Methods: The retrospective, 2-centers included investigators from the Christian-Albrechts-Universität of Kiel, Germany and the Centro Integral de Nueorciencias (CINAC) of the University Hospital HM Puerta del Sur in Madrid, Spain. The study included 63 consecutive participants with medication refractory Parkinsonian tremor who received either FUS-Vim (n=23) or FUS-STN (n=40). Participants had equivalent tremor severity at baseline (5.7±1.5 vs 5.9±2.5).

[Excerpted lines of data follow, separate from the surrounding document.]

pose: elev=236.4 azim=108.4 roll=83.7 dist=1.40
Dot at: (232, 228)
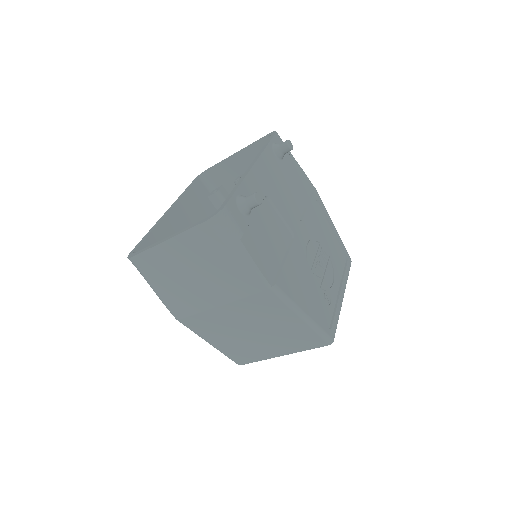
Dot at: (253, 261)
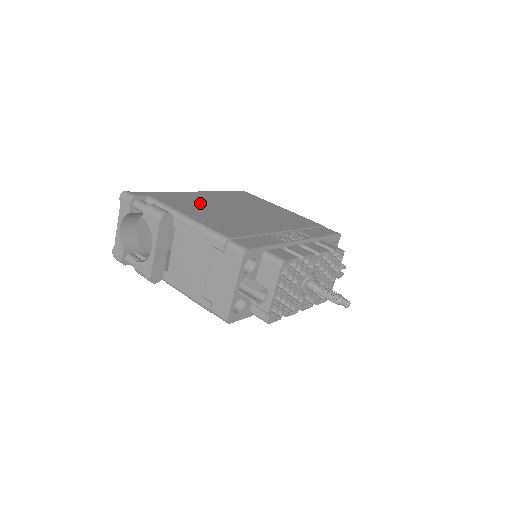
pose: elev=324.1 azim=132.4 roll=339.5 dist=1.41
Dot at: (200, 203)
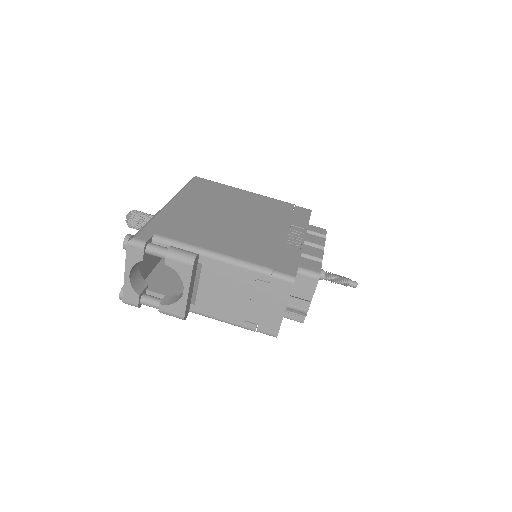
Dot at: (197, 222)
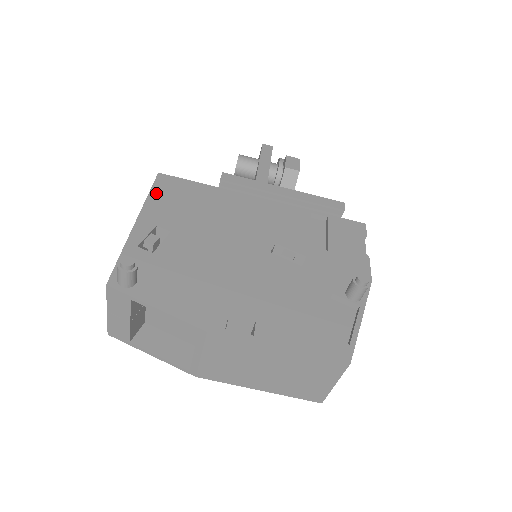
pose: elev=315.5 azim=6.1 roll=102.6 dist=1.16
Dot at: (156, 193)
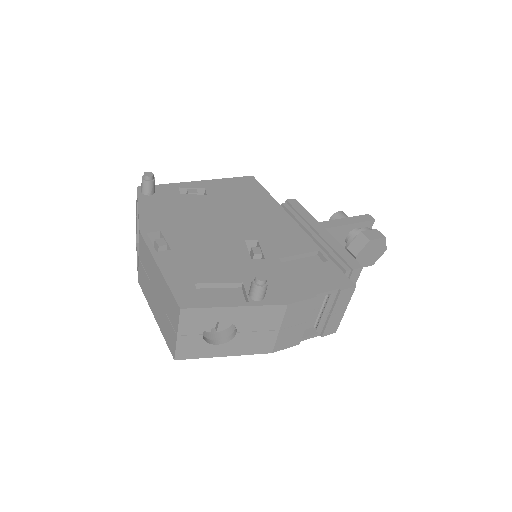
Dot at: (233, 180)
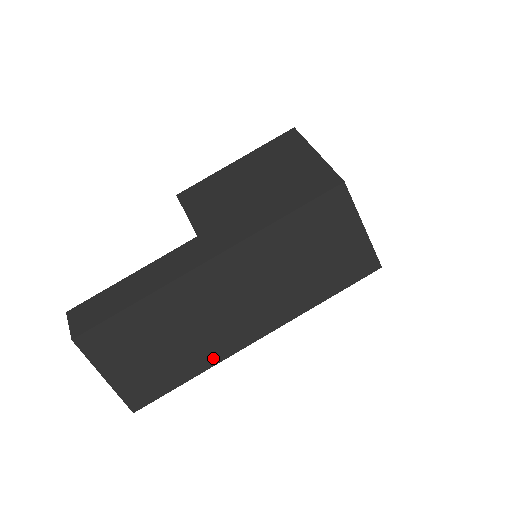
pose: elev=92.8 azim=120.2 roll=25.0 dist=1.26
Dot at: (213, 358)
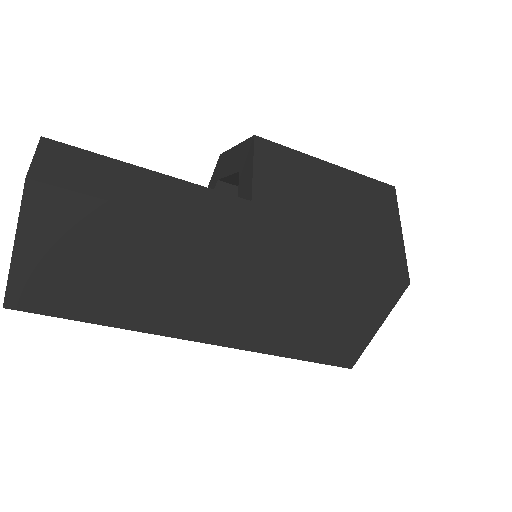
Dot at: (146, 324)
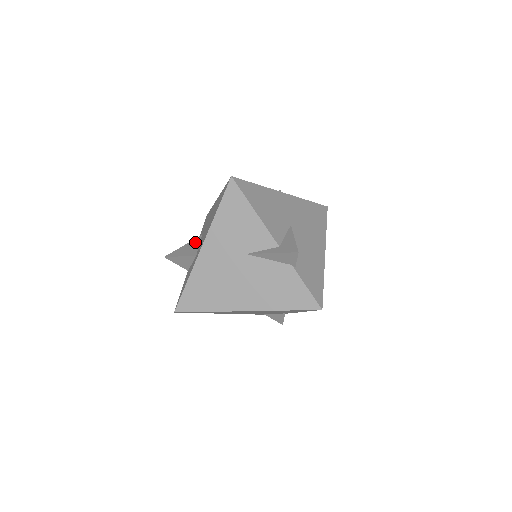
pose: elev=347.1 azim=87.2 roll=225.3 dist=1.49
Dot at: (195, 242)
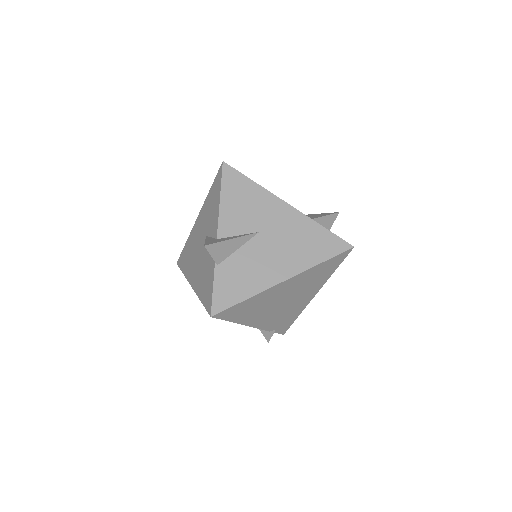
Dot at: occluded
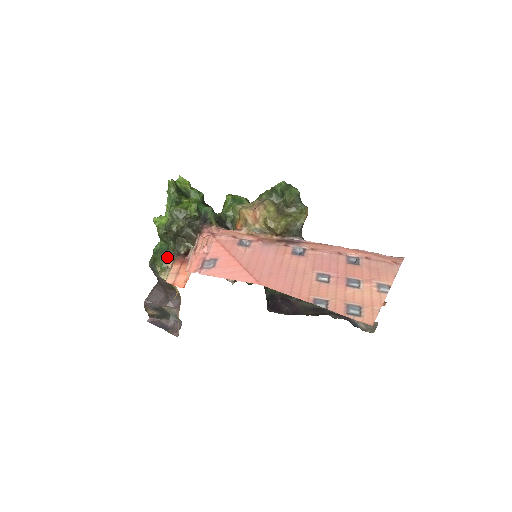
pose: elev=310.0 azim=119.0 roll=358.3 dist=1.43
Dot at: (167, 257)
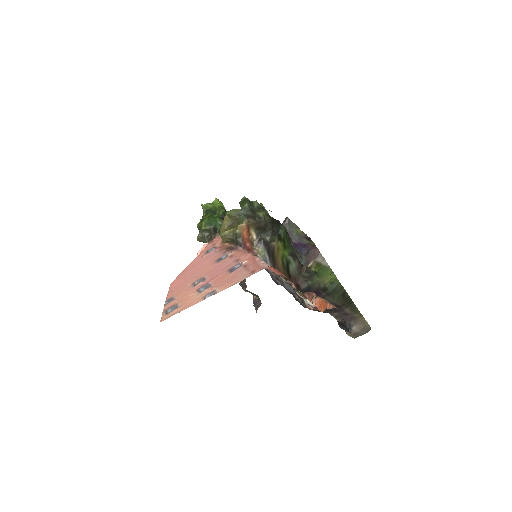
Dot at: occluded
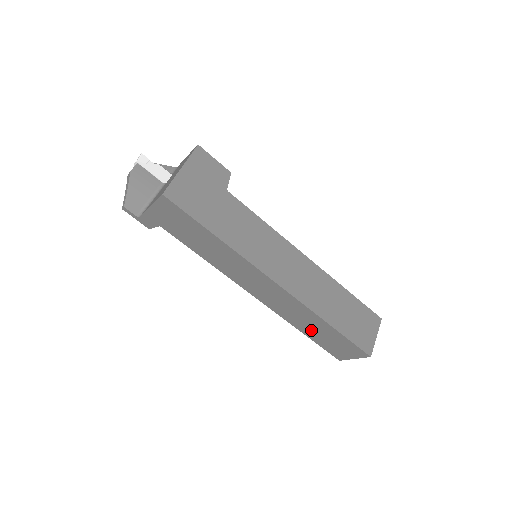
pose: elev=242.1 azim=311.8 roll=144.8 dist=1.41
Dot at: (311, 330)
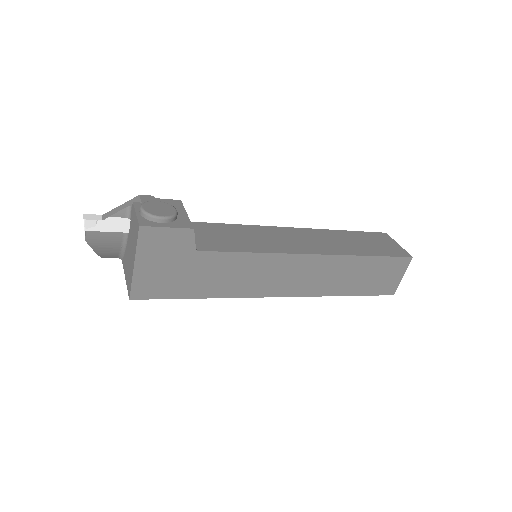
Dot at: occluded
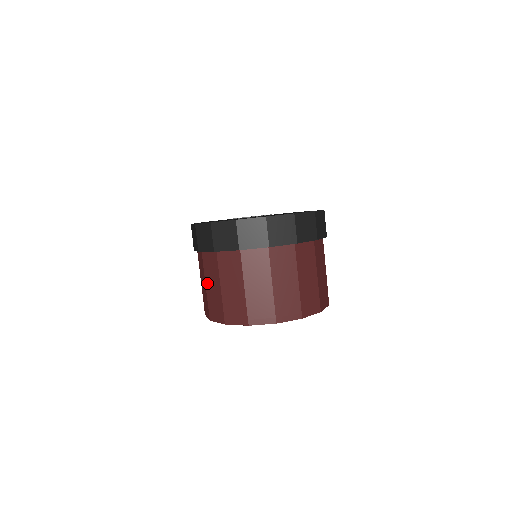
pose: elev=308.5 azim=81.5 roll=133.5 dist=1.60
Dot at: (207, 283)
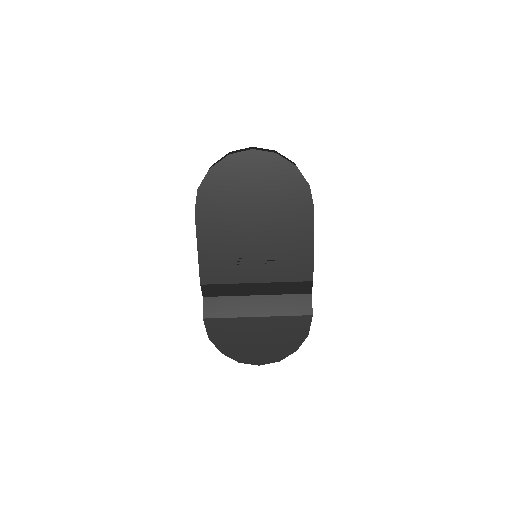
Dot at: occluded
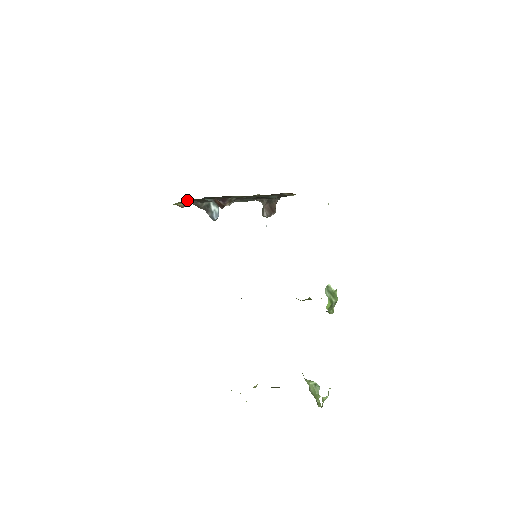
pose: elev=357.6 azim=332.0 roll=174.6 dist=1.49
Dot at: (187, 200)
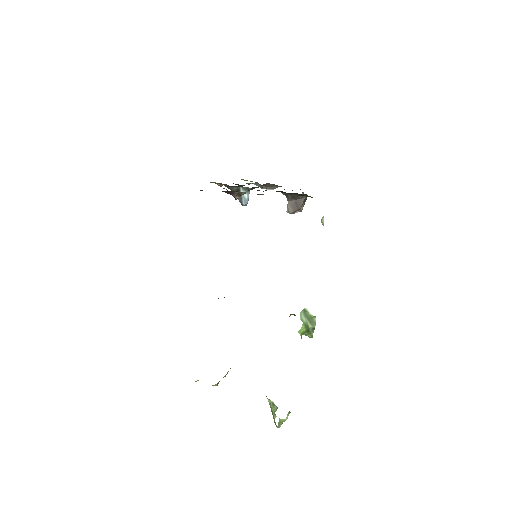
Dot at: occluded
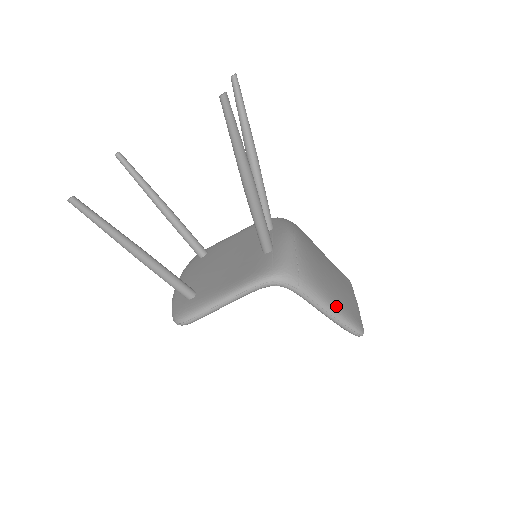
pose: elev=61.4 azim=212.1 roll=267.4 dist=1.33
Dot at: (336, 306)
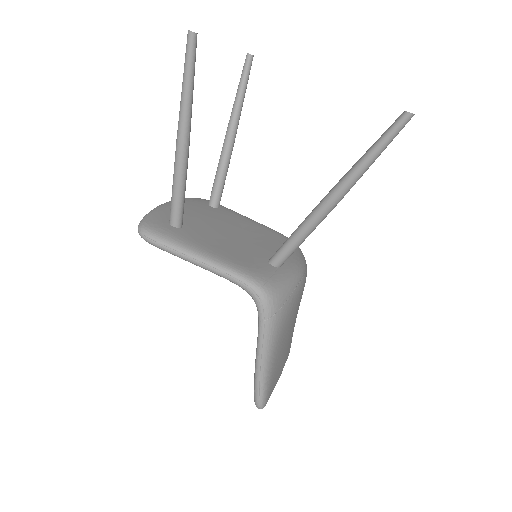
Dot at: (271, 366)
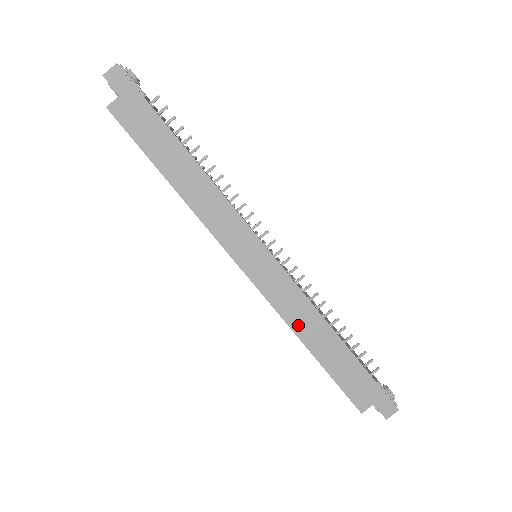
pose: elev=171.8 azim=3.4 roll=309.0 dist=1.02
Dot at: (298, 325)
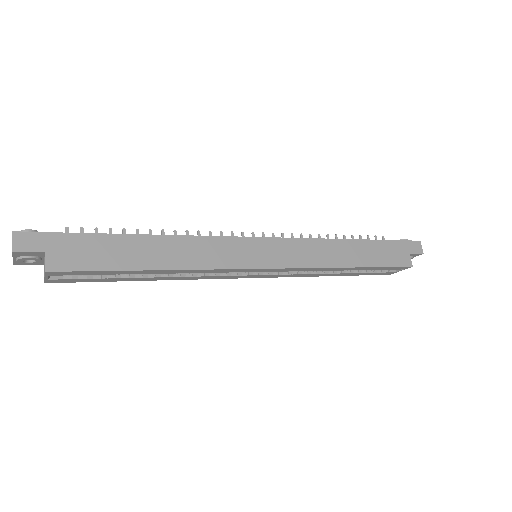
Dot at: (330, 260)
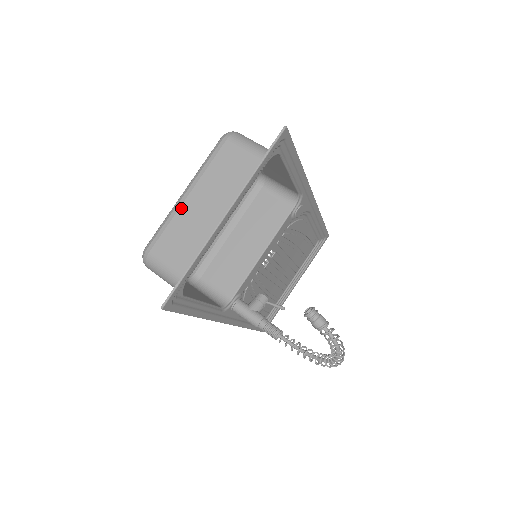
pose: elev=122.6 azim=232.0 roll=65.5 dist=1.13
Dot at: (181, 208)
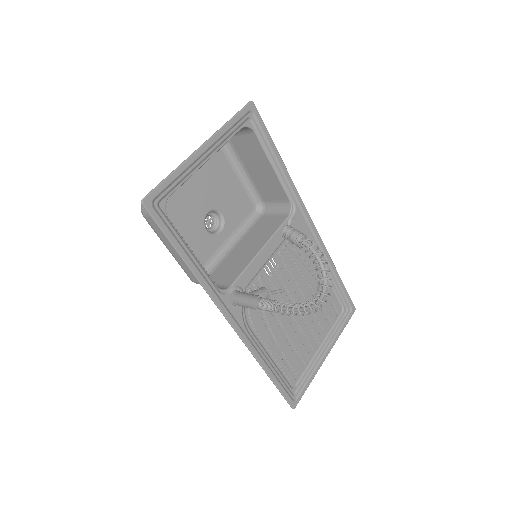
Dot at: occluded
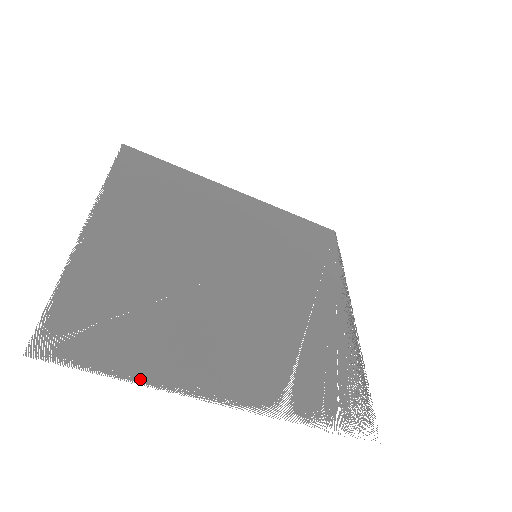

Primary Outcome: The difference in tremor improvement through 12 months of follow-up per the MDS–Unified Parkinson’s Disease Rating Scale (MDS-UPDRS-III) on the treated side of the body.

Key findings

  • Efficacy at 4 Months: The treated side of the body showed significant improvement in tremor (P<.001), which was equivalent in both groups.
  • Efficacy at 12 Months: FUS-STN was associated with greater improvement in tremor vs FUS-Vim (mean change, 76.1±31.6% vs 35.2±52.1%; P<.001).
  • Effect on Bradykinesia: Bradykinesia symptoms were reduced to a greater degree for people who received FUS-STN vs FUS-Vim.

Safety Profile

  • Weight gain and dyskinesia occurred more frequently after FUS-STN.
  • Dysgeusia, perioral, and finger paresthesias occurred only after FUS-Vim.
  • In both groups, most adverse events (AEs) were mild and resolved by 12 months.